June 17, 2011
People v. Sanchez-Candelaria Speedy Sentencing / Residual Exception to Hearsay / C.R.E. Rule 404(b)
Facts: The prosecution claimed Mr. Sanchez-Candelaria shot his girlfriend in the head with a shotgun, and charged him with 1˚ murder. The jury only convicted Mr. Sanchez-Candelaria of manslaughter. The trial court vindictively then sentenced Mr. Sanchez-Candelaria to the maximum in the aggravated range. However, the trial court delayed sentencing until another felony case resolved itself so that the trial court could sentence Mr. Sanchez-Candelaria in the aggravated range.
Issue: Whether the trial court violated Mr. Sanchez-Candelaria’s right to speedy sentencing when the trial court delayed sentencing until after another felony conviction entered?
Held: Yes – the trial court not only violated the rule mandating speedy sentencing, but the trial court also violated Mr.
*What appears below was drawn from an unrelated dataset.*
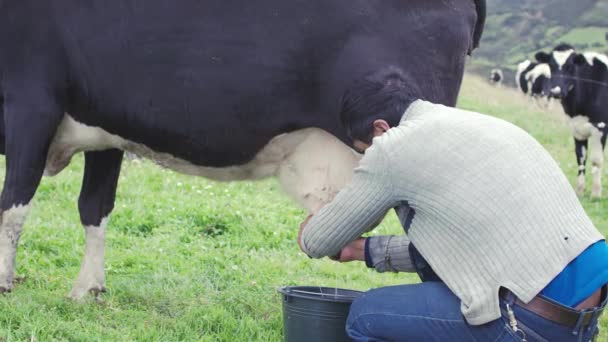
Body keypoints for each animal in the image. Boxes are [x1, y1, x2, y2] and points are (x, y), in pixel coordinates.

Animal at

Sanchez-Candelaria’s constitutional right to speedy sentencing.
Reasoning: The CofA held that putting off the sentencing of a person merely to achieve aggravating factors violates that person’s right to speedy sentencing both under the Constitution and Rule 32(b)(1). The CofA stated, “[T]he trial court delayed sentencing in order to have available the option of a longer sentence than was lawfully possible had it proceeded with sentencing on the originally scheduled sentencing date. We conclude that this reason for sentencing delay was not legally justifiable because it contravenes the General Assembly's intent in enacting section 18–1.3–401(9)(a). That provision states that an enhanced sentencing range may be imposed when, among other reasons, the defendant 'was convicted of any felony in the previous case.' Thus this statute contemplates that a defendant has already been convicted in a previous case when the enhanced sentence is imposed in the present case. Accordingly, we conclude that Sandoval was sentenced in violation of Crim. P. 32(b)(1).”
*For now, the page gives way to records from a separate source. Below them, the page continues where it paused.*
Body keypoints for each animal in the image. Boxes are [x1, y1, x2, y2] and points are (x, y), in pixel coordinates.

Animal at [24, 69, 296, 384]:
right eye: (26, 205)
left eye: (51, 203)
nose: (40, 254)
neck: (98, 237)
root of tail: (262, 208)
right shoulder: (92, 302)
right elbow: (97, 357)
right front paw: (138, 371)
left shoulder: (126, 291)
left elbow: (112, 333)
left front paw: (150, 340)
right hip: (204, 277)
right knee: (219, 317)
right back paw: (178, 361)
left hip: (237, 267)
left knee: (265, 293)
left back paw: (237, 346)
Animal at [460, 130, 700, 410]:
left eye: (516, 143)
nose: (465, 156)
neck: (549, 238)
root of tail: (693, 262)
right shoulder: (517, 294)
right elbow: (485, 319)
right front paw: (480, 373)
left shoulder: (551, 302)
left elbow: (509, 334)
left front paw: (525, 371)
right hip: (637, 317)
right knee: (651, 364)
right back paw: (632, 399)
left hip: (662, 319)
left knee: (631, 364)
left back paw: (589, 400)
Further, the CofA found under the four-part test of Moody v. Corsentino, 843 P.2d 1355 (1993), that the delayed sentencing violated Mr. Sanchez-Candelaria’s constitutional right to speedy sentencing. The four factors: (1) the length of the delay, (2) the reasons for the delay, (3) the defendant's assertion of the right, and (4) the prejudice to the defendant.
Other Issues: A number of issues in which the CofA found no error:
1) 404(b) evidence of Mr. Sanchez-Candelaria’s gang dealing – all A-ok! The legal gymnastics to find this evidence relevant in a DV case boggles the mind, but the CofA persevered.
2) Whether the trial court erred in barring the defense from admitting a transcribed police interview of a lay witness under the residual exception to hearsay? (witness unavailable). No. Because the defense sought its admission, the CofA ignored case law under Ohio v. Roberts. The CofA quoted the trial court, “Well, if I allow this, the exception will swallow the rule.” Yes, and prior to Crawford v. Washington, 124 1354 (2004), courts all over the land allowed admission of much less trustworthy testimony when the state proffered it against folks accused of crime. However, where there is no constitutional right at stake (and the government does not possess rights - constitutional or otherwise) or the statements do not qualify as testimonial, Ohio v. Roberts still rules. Crawford, 124 S.Ct at 1374. Thus, the police interrogation of a witness to a crime should provide the court all the trustworthiness it needs to allay its fears the prosecution could not properly cross-examine the witness.
3) The CofA also addressed whether DA committed prosecutorial misconduct by referring to the defense theory as "garbage" and "trash" The CofA found error, if any, harmless.